== Aim of the task ==
Where a line holds the word "direct", count it, then give only the total for the entries below.

== Supplied information ==
────────

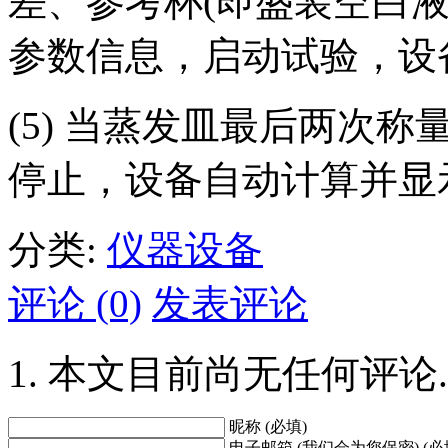
差、参考杯(即盛装空白
参数信息，启动试验，设
(5) 当蒸发皿最后两次
停止，设备自动计算并显
分类:
仪器设备
评论 (0)
发表评论
本文目前尚无任何评论.
昵称 (必填)
电子邮箱 (我们会为您保密) (必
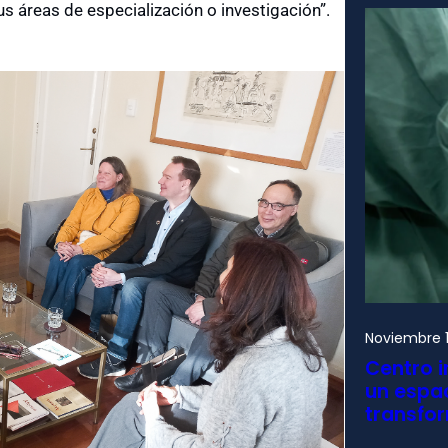
s áreas de especialización o investigación”.
Noviembre 1
Centro i
un espac
transfo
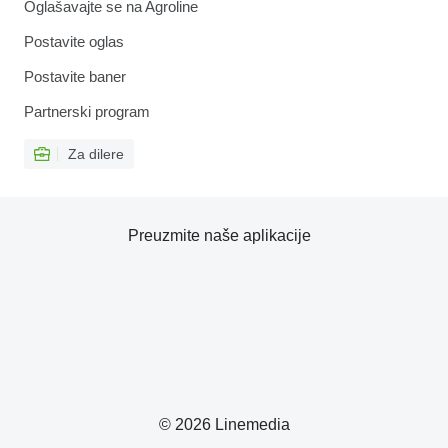
Oglašavajte se na Agroline
Postavite oglas
Postavite baner
Partnerski program
Za dilere
Preuzmite naše aplikacije
© 2026 Linemedia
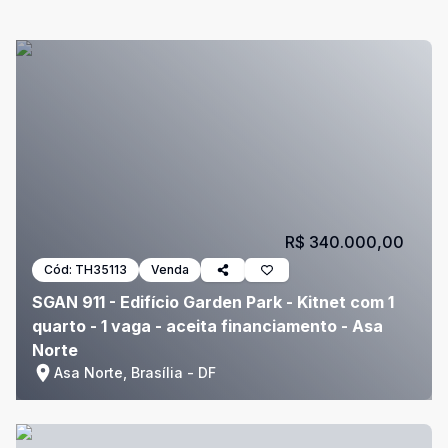
R$ 340.000,00
Cód:
TH35113
Venda
SGAN 911 - Edifício Garden Park - Kitnet com 1
quarto - 1 vaga - aceita financiamento - Asa
Norte
Asa Norte, Brasília - DF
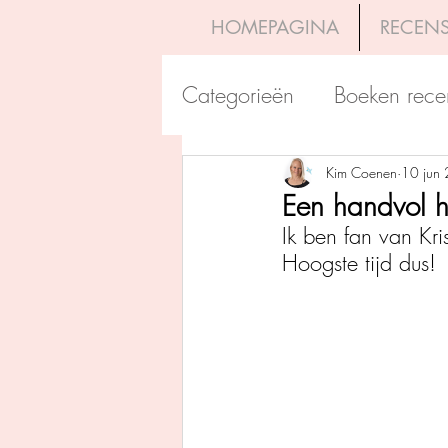
HOMEPAGINA
RECENS
Categorieën
Boeken rece
Uitgeverij Pelckmans
Kim Coenen
10 jun
Een handvol h
Ik ben fan van Kr
Overamstel Uitgevers
Hoogste tijd dus!
Uitgeverij Clavis
Dutc
Uitgeverij Blossom Books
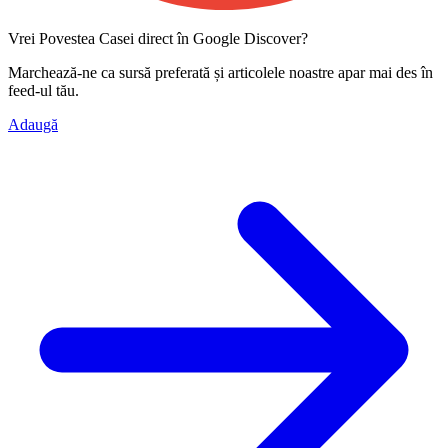
Vrei Povestea Casei direct în Google Discover?
Marchează-ne ca
sursă preferată
și articolele noastre apar mai des în
feed-ul tău.
Adaugă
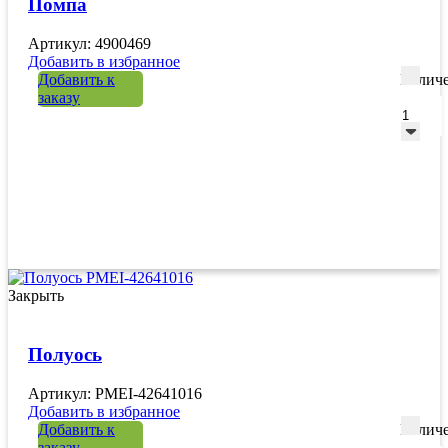
Помпа
Артикул: 4900469
Добавить в избранное
Добавить к
Количе
заказу
Закрыть
Полуось
Артикул: PMEI-42641016
Добавить в избранное
Добавить к
Количе
заказу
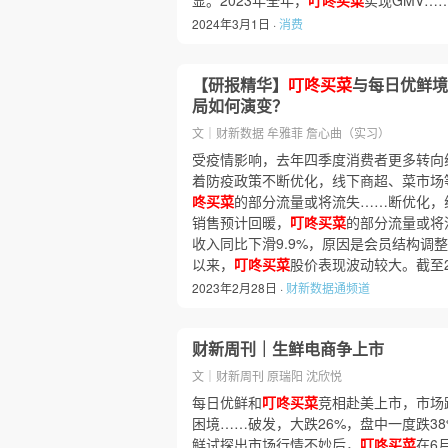
显。2023年全年，
叮咚买菜
实现GMV…
2024年3月1日 ·
消费
【研报精华】
叮咚买菜
与每日优鲜境
局如何演变？
文｜财新数据 牟雅菲 詹心曲（实习）
受疫情影响，去年四季度消费者更多转向
着防疫政策不断优化，线下商超、菜市场
咚买菜
的部分流量或将流失……断优化，
销售预计回暖，
叮咚买菜
的部分流量或将
收入同比下滑9.9%，原因是会员结构调
以来，
叮咚买菜
股价表现波动较大。截至2
2023年2月28日 ·
财新数据通频道
财新周刊｜生鲜电商争上市
文｜财新周刊 原瑞阳 沈欣悦
每日优鲜和
叮咚买菜
竞相赴美上市，市场
困境……破发，大跌26%，盘中一度跌3
鲜试探出市场行情不妙后，
叮咚买菜
在6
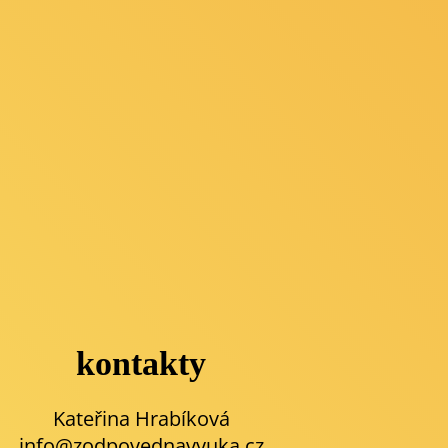
kontakty
Kateřina Hrabíková
info@zodpovednavyuka.cz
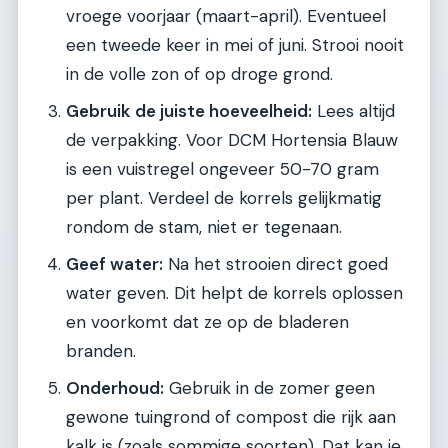
vroege voorjaar (maart-april). Eventueel
een tweede keer in mei of juni. Strooi nooit
in de volle zon of op droge grond.
Gebruik de juiste hoeveelheid:
Lees altijd
de verpakking. Voor DCM Hortensia Blauw
is een vuistregel ongeveer 50-70 gram
per plant. Verdeel de korrels gelijkmatig
rondom de stam, niet er tegenaan.
Geef water:
Na het strooien direct goed
water geven. Dit helpt de korrels oplossen
en voorkomt dat ze op de bladeren
branden.
Onderhoud:
Gebruik in de zomer geen
gewone tuingrond of compost die rijk aan
kalk is (zoals sommige soorten). Dat kan je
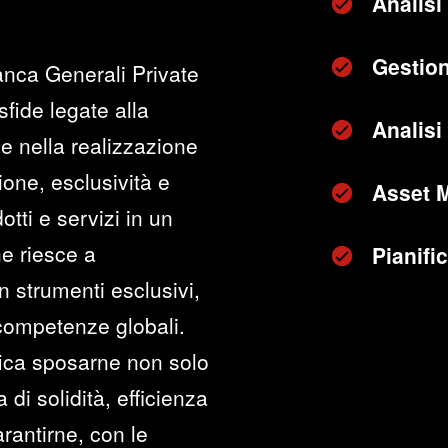
Analisi
Gestion
anca Generali Private
sfide legate alla
Analisi 
e nella realizzazione
zione, esclusività e
Asset 
otti e servizi in un
he riesce a
Pianifi
n strumenti esclusivi,
 competenze globali.
fica sposarne non solo
di solidità, efficienza
rantirne, con le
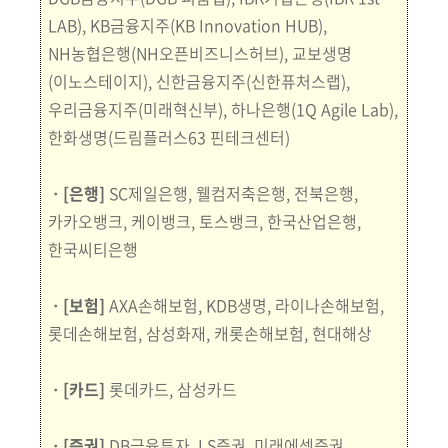
LAB), KB금융지주(KB Innovation HUB),
NH농협은행(NH오픈비즈니스허브),
교보생명
(이노스테이지), 신한금융지주(신한퓨처스랩),
우리금융지주
(미래
혁신부), 하나은행(1Q Agile Lab),
한화생명(드림플러스63 핀테크센터)
ㆍ[은행]
SC제일은행, 웰컴저축은행, 전북은행,
카카오뱅크, 케이뱅크, 토스뱅크, 한국산업은행,
한국씨티은행
ㆍ[보험]
AXA손해보험, KDB생명, 라이나손해보험,
롯데손해보험, 삼성화재, 캐롯손해보험, 현대해상
ㆍ[카드]
롯데카드, 삼성카드
ㆍ[증권]
DB금융투자, LS증권, 미래에셋증권,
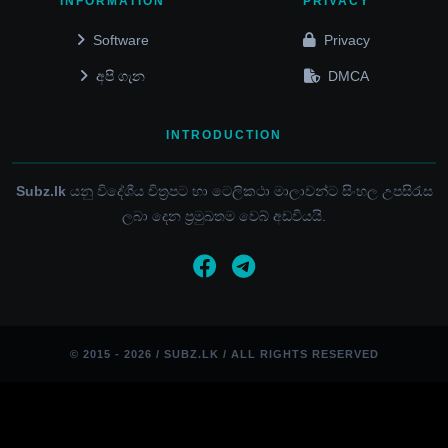
INFORMATION
PRIVACY
Software
Privacy
අපි ගැන
DMCA
INTRODUCTION
Subz.lk
යනු විදේශීය චිත්‍රපට හා ටෙලිකථා මාලාවන්ට සිංහල උපසිරැස
ලබා දෙන ප්‍රමුඛතම වෙබ් අඩවියයි.
© 2015 - 2026 / SUBZ.LK / ALL RIGHTS RESERVED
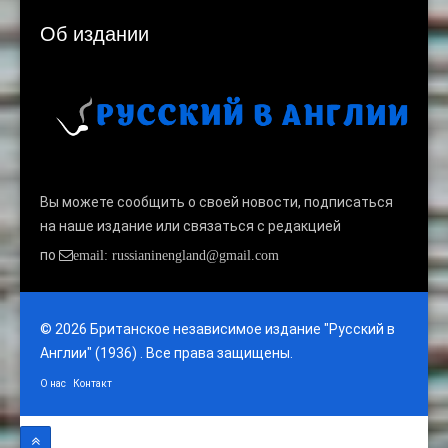
Об издании
Вы можете сообщить о своей новости, подписаться
на наше издание или связаться с редакцией
по
email: russianinengland@gmail.com
© 2026 Британское независимое издание "Русский в
Англии" (1936) . Все права защищены.
О нас
Контакт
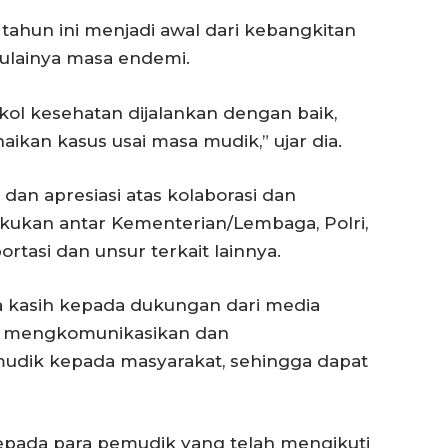
tahun ini menjadi awal dari kebangkitan
ulainya masa endemi.
ol kesehatan dijalankan dengan baik,
aikan kasus usai masa mudik,” ujar dia.
an apresiasi atas kolaborasi dan
lakukan antar Kementerian/Lembaga, Polri,
rtasi dan unsur terkait lainnya.
 kasih kepada dukungan dari media
 mengkomunikasikan dan
udik kepada masyarakat, sehingga dapat
kepada para pemudik yang telah mengikuti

────────

== Final answer ==
2